▶ _Text passage_:
Our next question comes from the line of Vince Valentini with TD Securities. Your line is open.

Vince Valentini

Analyst · Vince Valentini with TD Securities. Your line is open

Yes, thanks very much. Hopefully a quick clarification and then a question, the $20 million of severance Stephane, is that mostly in the corporate line or has someone allocated to one of the segments?

Stephane Bello

CFO

Yes, that is the corporate line; they are related to the simplification program. I mean to be very specific; this is related to the consolidation of our technology organization under one umbrella. And we did consolidate a technology operation we took the opportunity to streamline little bit the ranks of the technology organization and we took about 20 or somewhere between 20 million and 25 million and that was all taken at the corporate line level.

Vince Valentini

Analyst · Vince Valentini with TD Securities. Your line is open

Okay, thanks. And question is done, similar to Tim's question, little bit different. Price increases at F&R, can you give us some context on what you've been able to put through in January of this year exclusive of those commercial adjustments. I mean we're starting to lap a couple of years here over the first icon installations mostly on the sell side, are you starting to see a better price contraction.

Stephane Bello

CFO

Yes, thank you, Vincent sorry, for not answering the question fully in my prior answer. Yes, you now the model of our Financial & Risk business essentially its heaviest subscription based and we have price increases that are pushed through at the beginning of every year, and I would say this year, we've seen the same price increases that we see in prior year. So it's usually in line with inflation and it's something that happens automatically that we don't really have to negotiate on a case by case basis with every of our customers.

Vince Valentini

Analyst · Vince Valentini with TD Securities. Your line is open

Thank you.

Operator

Operator

And we have a question from the line of Toni Kaplan with Morgan Stanley.

Unidentified Analyst

Analyst · Toni Kaplan with Morgan Stanley

Good morning. This is actually Patrick Hoffmann [ph] in for Toni. I appreciate the color on F&R trends during your prepared remarks, but wanted to dive in a little bit deeper there. I've heard a lot about banks tailor-managing expenses, some are exiting full business lines. So kind of first thing, net sales are obviously negative and EMEA this quarter. And I was wondering first, if they turned more negative in the fourth quarter than they were in the third? And then second, if you're beginning to see signs of weakness in the United States as well? Thanks.

▶ _Data segment_:
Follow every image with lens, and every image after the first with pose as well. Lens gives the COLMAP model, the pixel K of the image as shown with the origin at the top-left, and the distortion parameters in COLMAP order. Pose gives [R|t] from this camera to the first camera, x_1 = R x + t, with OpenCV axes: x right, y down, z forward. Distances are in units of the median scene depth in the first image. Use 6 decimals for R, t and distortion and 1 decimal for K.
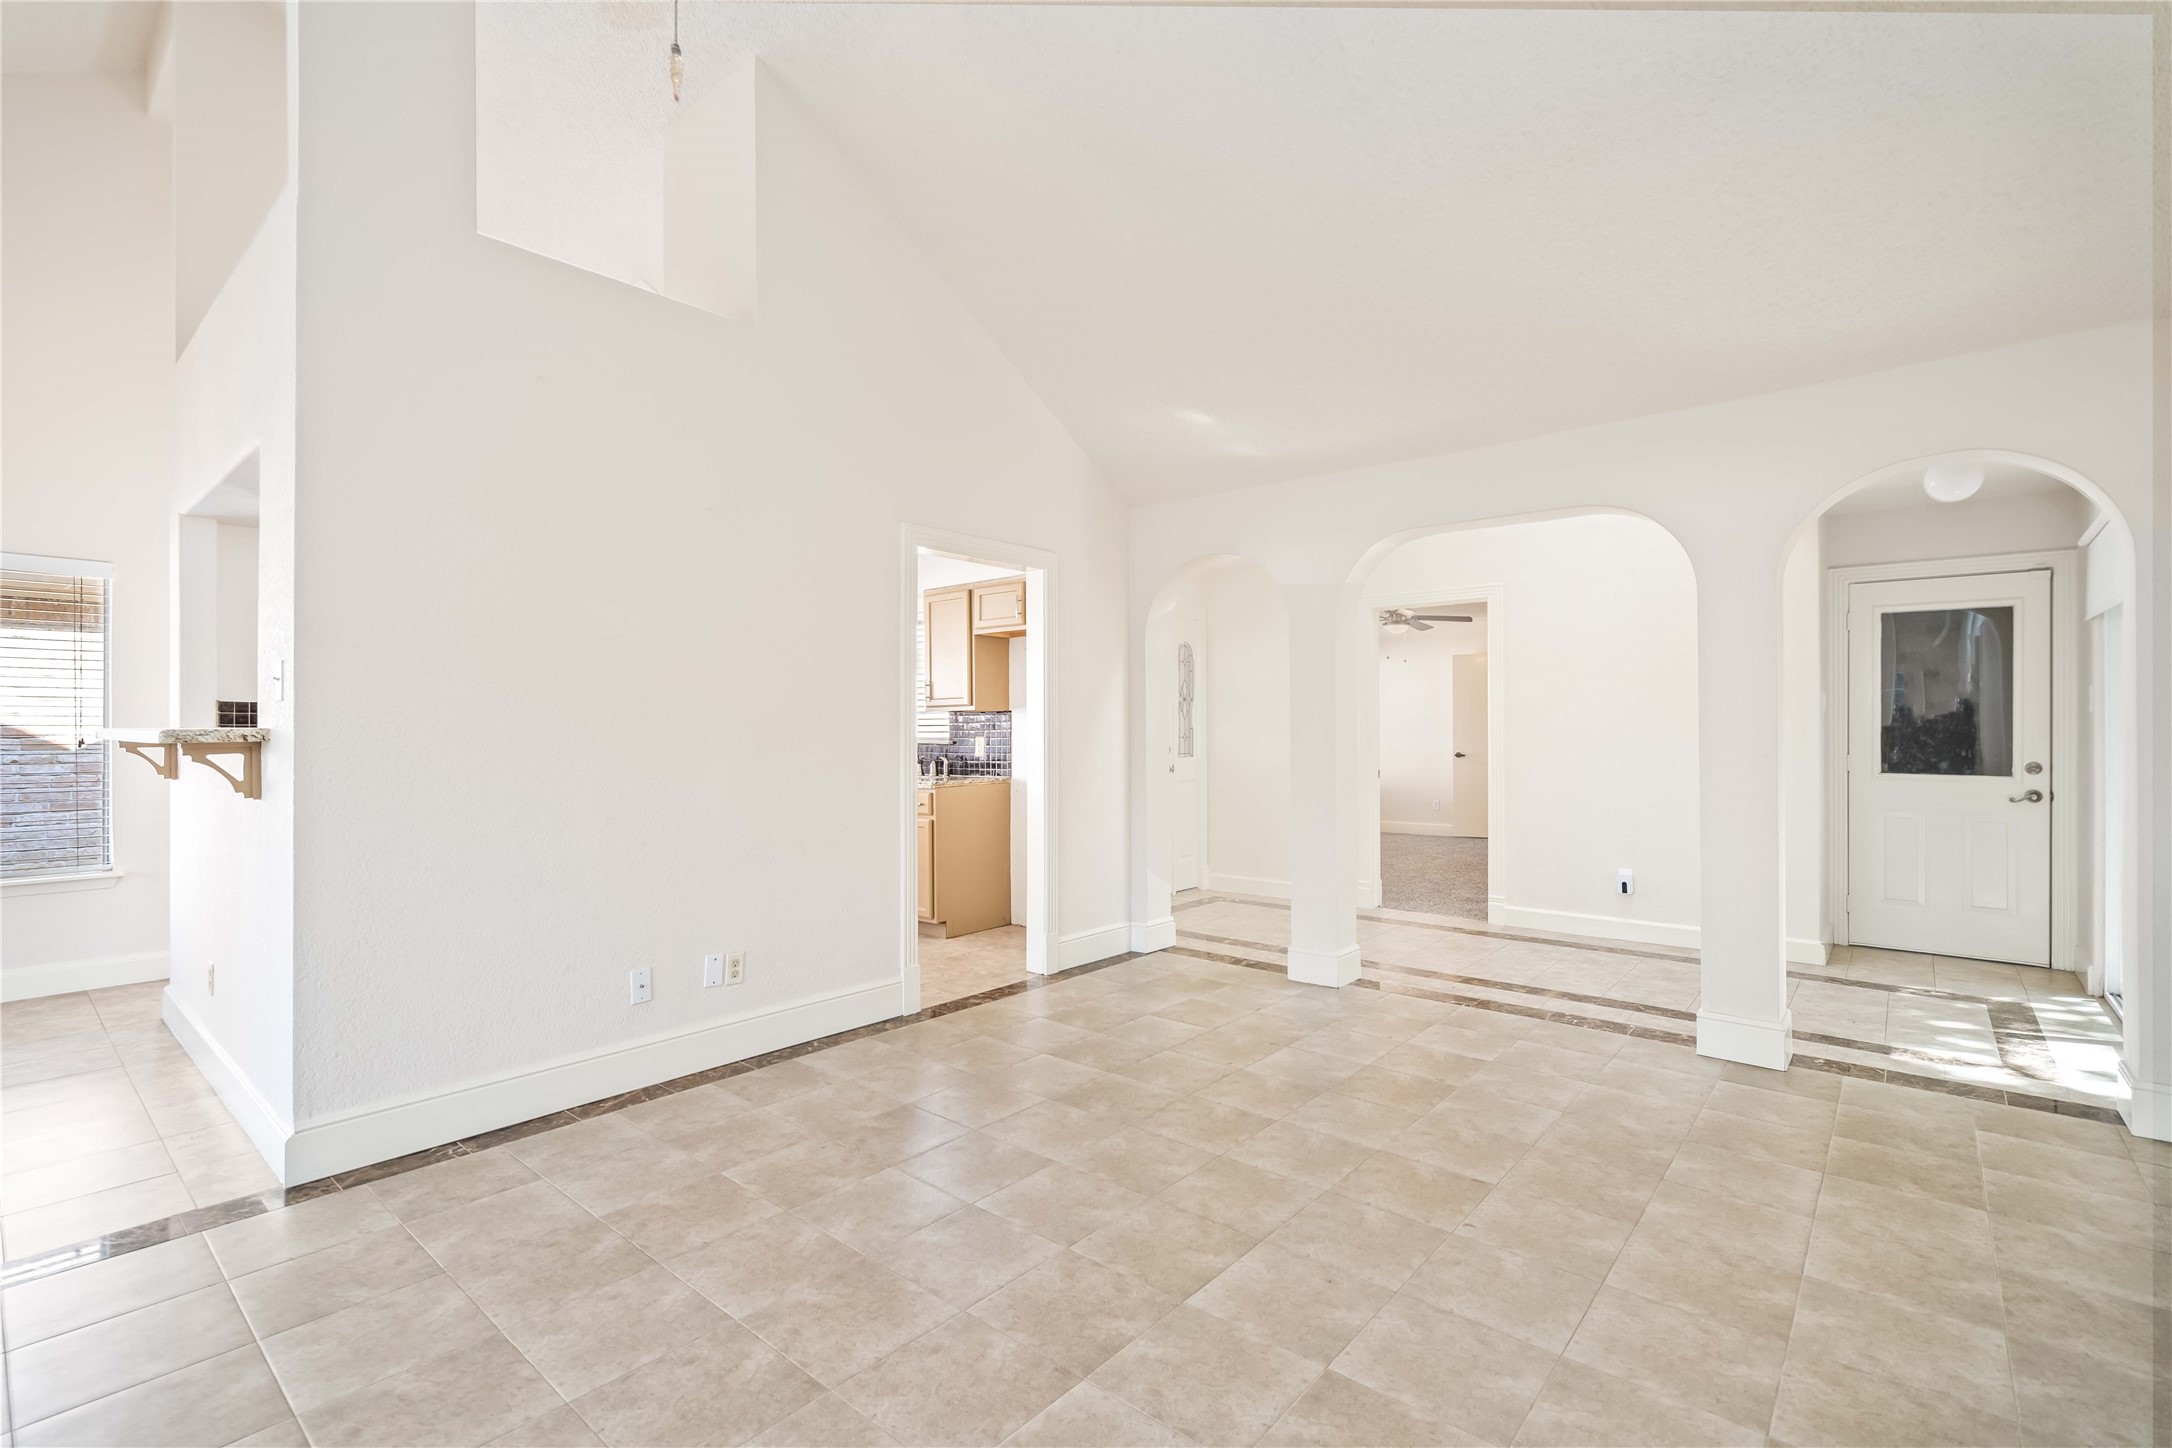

▶ _Tasks to perform_:
• A. Write down the passage of the earnings call transcript between "Yes, thanks very" and "corporate line level.", inclusive.
• B. Carry the earnings call transcript forward from its last line.
The material comes from a separate, unrelated source.

▶ _Solved problems_:
• A.
Yes, thanks very much. Hopefully a quick clarification and then a question, the $20 million of severance Stephane, is that mostly in the corporate line or has someone allocated to one of the segments?

Stephane Bello

CFO

Yes, that is the corporate line; they are related to the simplification program. I mean to be very specific; this is related to the consolidation of our technology organization under one umbrella. And we did consolidate a technology operation we took the opportunity to streamline little bit the ranks of the technology organization and we took about 20 or somewhere between 20 million and 25 million and that was all taken at the corporate line level.

• B.
James Smith

Management

No, it's a great question; I'm glad you asked it and let me clarify. When we look at our fourth quarter, we were positive in the Americas and we were positive in Asia and we were just barely negative in Europe and it was actually an improved performance. So year-on-year improved performance from the prior year, so it wasn't the kind of impact and as you know, for the last several quarters, as we floated right around that positive line, one or two contracts can move you above or below the line, particularly in Europe. But we did see actually an improved performance in Europe, not a declining performance in Europe in the fourth quarter.

Unidentified Analyst

Analyst · Toni Kaplan with Morgan Stanley

And then, just as a follow on there, are you beginning to see any signs of weakness in the United States? You just mentioned that markets are really choppy and things in Europe seem pretty weak, are you starting to see any signs that's kind of moving across the Atlantic?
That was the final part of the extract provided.